Depois de seis anos no Rio de Janeiro — a vida passa rápido — e quatro endereços diferentes, hoje moro em uma rua calma no meio de Copacabana. Parece impossível, ainda mais sendo na altura do posto 5, tradicional ponto de muvuca, mas é verdade. É uma rua que, embora com trânsito e servindo de caminho para outros caminhos, tem uma rotina de bairro, pessoas sem pressa e um passarinho desgarrado que canta todas as manhãs. É um só, já o vi batendo na nossa janela, sempre o mesmo e na mesma hora. Compramos um bebedouro de passarinho para ele, daqueles enfeitados com uma flor de plástico feia, mas ele ignorou. Aparece só para bicar o vidro e vai embora.
Copacabana é um bairro de pessoas de mais idade, muitas, e bebês, incontáveis. Não se pode caminhar rápido nas calçadas, é preciso respeitar a velocidade das velhinhas e dos velhinhos com seus passos curtos, quase sempre de bengala ou andador. Engraçado quando elas e eles cruzam com os bebezinhos que mal arriscam as primeiras passadas, as fraldas servindo de amortecedor para os tombos de bunda que levam a todo instante. É inevitável que se olhem. E como são parecidos os olhares, mistura de curiosidade com reconhecimento. Pelo lado de dentro, são praticamente iguais.
Nunca pensei tanto em um bicho para chamar de meu quanto nesses meses aqui no bairro.
Outro capítulo importante: a cachorrada. Difícil o apartamento que não tenha mais de um. Amor, companhia, proteção, diversão, exercício. Nunca pensei tanto em um bicho para chamar de meu quanto nesses meses aqui no bairro. Mas nem só de animaizinhos adoráveis se faz essa minicidade. Não se pode falar de Copacabana sem lembrar delas, as baratas.

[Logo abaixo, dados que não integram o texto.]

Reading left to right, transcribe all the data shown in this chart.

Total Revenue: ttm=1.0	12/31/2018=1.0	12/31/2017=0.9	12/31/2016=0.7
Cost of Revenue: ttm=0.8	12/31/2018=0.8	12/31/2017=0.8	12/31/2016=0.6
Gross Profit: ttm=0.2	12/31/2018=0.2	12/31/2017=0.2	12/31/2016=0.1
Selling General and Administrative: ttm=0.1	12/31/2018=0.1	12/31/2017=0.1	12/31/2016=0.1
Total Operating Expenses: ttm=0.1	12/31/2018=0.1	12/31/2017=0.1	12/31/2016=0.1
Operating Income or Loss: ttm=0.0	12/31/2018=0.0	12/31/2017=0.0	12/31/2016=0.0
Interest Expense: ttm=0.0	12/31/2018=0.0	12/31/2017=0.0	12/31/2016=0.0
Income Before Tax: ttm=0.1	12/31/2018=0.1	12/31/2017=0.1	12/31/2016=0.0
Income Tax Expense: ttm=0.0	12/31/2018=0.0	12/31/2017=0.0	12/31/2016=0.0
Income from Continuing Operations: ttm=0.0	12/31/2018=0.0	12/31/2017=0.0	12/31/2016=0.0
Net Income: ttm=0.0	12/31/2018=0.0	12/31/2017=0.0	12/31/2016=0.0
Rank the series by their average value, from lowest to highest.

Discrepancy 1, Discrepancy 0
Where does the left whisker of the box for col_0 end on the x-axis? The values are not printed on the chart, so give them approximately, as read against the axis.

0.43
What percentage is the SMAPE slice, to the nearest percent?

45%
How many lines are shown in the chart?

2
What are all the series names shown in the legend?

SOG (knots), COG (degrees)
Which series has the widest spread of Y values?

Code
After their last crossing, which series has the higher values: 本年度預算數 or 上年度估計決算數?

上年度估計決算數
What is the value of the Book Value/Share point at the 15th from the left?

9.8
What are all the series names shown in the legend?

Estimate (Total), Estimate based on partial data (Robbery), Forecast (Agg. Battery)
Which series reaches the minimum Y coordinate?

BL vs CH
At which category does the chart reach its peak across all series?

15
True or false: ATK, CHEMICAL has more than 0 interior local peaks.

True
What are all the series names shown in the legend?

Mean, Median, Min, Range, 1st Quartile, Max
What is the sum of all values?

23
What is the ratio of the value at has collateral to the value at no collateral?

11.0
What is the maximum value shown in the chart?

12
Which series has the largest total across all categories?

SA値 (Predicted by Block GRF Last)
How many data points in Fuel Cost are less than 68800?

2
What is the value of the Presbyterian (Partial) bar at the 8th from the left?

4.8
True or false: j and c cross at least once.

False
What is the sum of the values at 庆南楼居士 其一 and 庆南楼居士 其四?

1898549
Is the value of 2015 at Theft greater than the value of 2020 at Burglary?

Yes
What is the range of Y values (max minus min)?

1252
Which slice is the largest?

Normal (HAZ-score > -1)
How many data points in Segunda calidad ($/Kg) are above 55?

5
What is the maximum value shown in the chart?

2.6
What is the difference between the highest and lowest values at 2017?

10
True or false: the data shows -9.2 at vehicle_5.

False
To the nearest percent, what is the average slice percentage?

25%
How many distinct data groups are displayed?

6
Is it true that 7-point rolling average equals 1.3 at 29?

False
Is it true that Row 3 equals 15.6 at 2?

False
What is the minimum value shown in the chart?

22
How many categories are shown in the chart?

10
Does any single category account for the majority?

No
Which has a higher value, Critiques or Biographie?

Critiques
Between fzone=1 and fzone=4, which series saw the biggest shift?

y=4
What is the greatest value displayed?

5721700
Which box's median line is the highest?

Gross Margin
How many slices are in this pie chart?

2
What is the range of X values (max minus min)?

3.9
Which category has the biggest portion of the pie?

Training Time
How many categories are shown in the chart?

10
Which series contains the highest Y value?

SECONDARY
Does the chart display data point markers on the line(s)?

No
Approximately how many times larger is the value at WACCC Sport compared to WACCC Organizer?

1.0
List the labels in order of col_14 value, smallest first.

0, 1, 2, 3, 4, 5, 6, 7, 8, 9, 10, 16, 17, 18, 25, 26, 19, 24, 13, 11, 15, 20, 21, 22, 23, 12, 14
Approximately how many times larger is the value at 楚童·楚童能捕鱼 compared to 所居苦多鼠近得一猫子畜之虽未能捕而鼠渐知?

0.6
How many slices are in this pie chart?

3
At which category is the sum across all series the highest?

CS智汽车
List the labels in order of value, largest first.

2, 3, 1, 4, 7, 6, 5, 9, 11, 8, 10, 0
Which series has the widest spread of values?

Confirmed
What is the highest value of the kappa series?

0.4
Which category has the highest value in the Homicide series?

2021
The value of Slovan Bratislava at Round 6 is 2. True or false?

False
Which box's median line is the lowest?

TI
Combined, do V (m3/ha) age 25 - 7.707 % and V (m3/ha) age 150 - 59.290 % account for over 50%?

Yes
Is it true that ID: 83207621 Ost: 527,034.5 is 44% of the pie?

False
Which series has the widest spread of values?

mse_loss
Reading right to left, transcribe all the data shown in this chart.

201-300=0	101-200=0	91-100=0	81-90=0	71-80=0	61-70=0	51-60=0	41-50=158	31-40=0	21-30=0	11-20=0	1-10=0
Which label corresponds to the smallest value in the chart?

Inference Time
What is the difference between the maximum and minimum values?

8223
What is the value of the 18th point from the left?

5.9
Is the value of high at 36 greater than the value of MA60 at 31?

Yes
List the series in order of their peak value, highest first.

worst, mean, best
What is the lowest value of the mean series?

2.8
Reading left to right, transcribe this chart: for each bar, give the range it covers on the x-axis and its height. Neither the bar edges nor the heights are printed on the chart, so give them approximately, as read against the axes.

Tenho escapado com competência das baratas de Copacabana. Muito mais que vista, espaço ou região, procurei meu apartamento atual pelo critério: baratas. Ele precisava ser claro e imaculado e sem mocós de onde elas pudessem brotar, porque as baratas estão em todos os lugares de Copacabana. Até no Carnaval. Milhares de pessoas nos bloquinhos e uma delas subiu pela perna do meu filho. Se fosse comigo, enfartava. De noite, na rua, chinelão no pé, é bom cuidar para não pisar em uma. Até agora, tudo bem. Não recebi nenhuma visita indesejada no meu bunker.
Talvez o que mais tire a paciência de uma egressa dos pampas em Copacabana seja o momento de ir ao supermercado. Com a contaminação da água oferecida à população, resultado do descaso e da corrupção de várias administrações cariocas, ir ao supermercado tornou-se uma tarefa diária. Agora está melhorando, mas até bem pouco era preciso buscar galões para tudo, de escovar os dentes até cozinhar. Sim, daria para pedir entrega, o problema é nunca estar em casa para receber a encomenda.
Pelos corredores de um supermercado do Rio não passam um senhor de ancas largas e uma senhora com um cestinho, e vice-versa. Mal cabe uma pessoa média. Prateleiras atoladas, mas com pouca variedade. Tudo pela hora da morte. E, para pagar, filas que lembram as dos supermercados de praia, dezenas de pessoas e poucos caixas — até nos horários de mais movimento. Coitados dos funcionários. Na minha próxima ida ao Sul não vou à Orla, ao saudoso Theatro São Pedro nem à casa dos meus parentes. Vou me espraiar em um hipermercado.
Tudo isso junto e misturado, morar em Copacabana tem sido, talvez, minha melhor experiência. Esqueci de dizer que o metrô fica ao lado de casa, popular mão na roda — ou nos trilhos? — para uma vida sem carro. Pena que Porto Alegre esteja tão longe de um. A praia, ainda que com os alertas de poluição, e sempre lotada, é um respiro para os olhos e a alma. Ajuda muito o fato de o meu filho agora morar no Rio. Incrível como a nossa cidade é onde estão nossos maiores afetos. Pela primeira vez nesses seis anos, sinto que tenho alguma raiz aqui. Falando nisso: e tu, maridão, vens quando?